If hackers have your details, the more information they can convey to you, the more likely it is that you’ll fall for such a hoax.
One particular scam saw hundreds of thousands of emails sent out to people worldwide supposedly from medical institutions – emails which contained malware called Dridex. Don Smith, Technology Director at the company which revealed this fraud, Dell SecureWorks, told The Independent:
“[The gang of cybercriminals responsible] were opportunistic and used any means to get people to inadvertently install malware so they could steal money. They would use any ploy – however weird or wacky – to persuade people to do that.”
This purportedly included telling would-be victims that they had tested positive for cancer.
You wouldn’t get such medical data through your email, but such a message could easily make you panic and fall into the cybercriminals’ trap. The Dridex malware would activate when the victim used online banking; they would then either be presented with a fake banking page or details would be collected and sent to the hackers.
It’s such an emotive topic that there were reports of a phone scam, whereby you get a call saying a relative has been in an accident abroad and need their medical bills paying urgently before they can be treated!
Sometimes, They’re Easy Targets
This doesn’t apply to all medical institutions, obviously, but many have insufficient security systems – certainly considering the wealth of information they hold about you! Healthcare security expert, Dave Kennedy confirmed:
“As attackers discover new methods to make money, the healthcare industry is becoming a much riper target because of the ability to sell large batches of personal data for profit. Hospitals have low security, so it’s relatively easy for these hackers to get a large amount of personal data for medical fraud.”
With limited funds, you can’t really blame them for spending their budgets on medical equipment over a stronger firewall, for instance.
The Ponemon Institute states that more than 90% of hospitals and healthcare facilities in their annual study had suffered a data breach (costing an average of more than $2.1 million per organization); and 40% had had five or more over the past two years. They further point to the possibility of malicious insiders as having leaked information.
Jeff Horne, vice president of cybersecurity company, Accuvant, said:
“Healthcare providers and hospitals are just some of the easiest networks to break into. When I’ve looked at hospitals, and when I’ve talked to other people inside of a breach, they are using very old legacy systems – Windows systems that are 10 plus years old that have not seen a patch.”
Additional concerns were raised over medical professionals accessing data using unsecure networks on mobile devices.
What Can You Do?
You may think a lot of this is out of your hands, but there are a few measures you can carry out to limit the damage.

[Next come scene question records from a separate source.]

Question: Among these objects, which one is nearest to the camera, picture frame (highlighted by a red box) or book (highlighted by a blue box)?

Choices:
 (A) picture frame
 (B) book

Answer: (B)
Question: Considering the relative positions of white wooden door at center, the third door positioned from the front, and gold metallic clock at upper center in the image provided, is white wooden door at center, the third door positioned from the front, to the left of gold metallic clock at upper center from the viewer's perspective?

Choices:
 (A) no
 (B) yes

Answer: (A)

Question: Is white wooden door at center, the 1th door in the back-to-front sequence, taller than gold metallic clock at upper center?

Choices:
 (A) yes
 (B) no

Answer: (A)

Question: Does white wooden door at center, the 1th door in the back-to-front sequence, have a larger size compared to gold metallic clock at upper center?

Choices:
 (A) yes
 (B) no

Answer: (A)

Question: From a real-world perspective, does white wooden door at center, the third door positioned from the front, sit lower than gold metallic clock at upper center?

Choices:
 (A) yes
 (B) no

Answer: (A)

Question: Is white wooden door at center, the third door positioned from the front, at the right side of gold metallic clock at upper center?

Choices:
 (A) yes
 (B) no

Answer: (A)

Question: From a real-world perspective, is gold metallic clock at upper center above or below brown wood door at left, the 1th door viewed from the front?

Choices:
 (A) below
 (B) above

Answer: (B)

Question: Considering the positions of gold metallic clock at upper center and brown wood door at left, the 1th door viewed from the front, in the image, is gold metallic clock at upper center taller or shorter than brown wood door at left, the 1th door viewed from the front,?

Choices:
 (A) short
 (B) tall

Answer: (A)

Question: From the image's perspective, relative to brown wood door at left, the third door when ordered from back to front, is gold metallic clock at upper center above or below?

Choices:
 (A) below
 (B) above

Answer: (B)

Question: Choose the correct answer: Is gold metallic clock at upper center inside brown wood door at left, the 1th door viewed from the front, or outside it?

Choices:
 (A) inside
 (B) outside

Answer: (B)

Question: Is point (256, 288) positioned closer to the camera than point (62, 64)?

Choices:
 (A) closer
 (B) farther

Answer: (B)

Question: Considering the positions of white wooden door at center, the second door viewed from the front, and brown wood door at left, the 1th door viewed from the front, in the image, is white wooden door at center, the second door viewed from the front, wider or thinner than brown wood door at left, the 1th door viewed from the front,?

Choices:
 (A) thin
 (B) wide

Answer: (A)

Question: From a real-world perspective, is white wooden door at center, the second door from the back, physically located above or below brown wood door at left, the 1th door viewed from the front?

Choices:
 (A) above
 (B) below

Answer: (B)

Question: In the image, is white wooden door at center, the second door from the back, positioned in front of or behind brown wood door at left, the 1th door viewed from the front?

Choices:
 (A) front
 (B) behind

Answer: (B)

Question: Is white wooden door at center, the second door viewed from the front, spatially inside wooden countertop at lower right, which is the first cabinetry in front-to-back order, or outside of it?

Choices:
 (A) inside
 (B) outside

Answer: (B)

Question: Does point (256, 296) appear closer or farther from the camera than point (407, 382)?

If there’s been a data breach affecting more than 500 people, medical institutions need to inform their patients. Contact them if you’re concerned about their security – they’re unlikely to take you through all their arrangements, but you can at least raise your worries.
Create strong passwords, and beware of phishing and malware scams. Always shred unwanted medical reports. Stay skeptical of any messages informing you of medical problems, and keep a cool head. Would your hospital really email you to let you know bad news?
You can also use DataLossDB.org to keep track of any data breaches – large or small.
What tips do you have? Have you ever been victim yourself?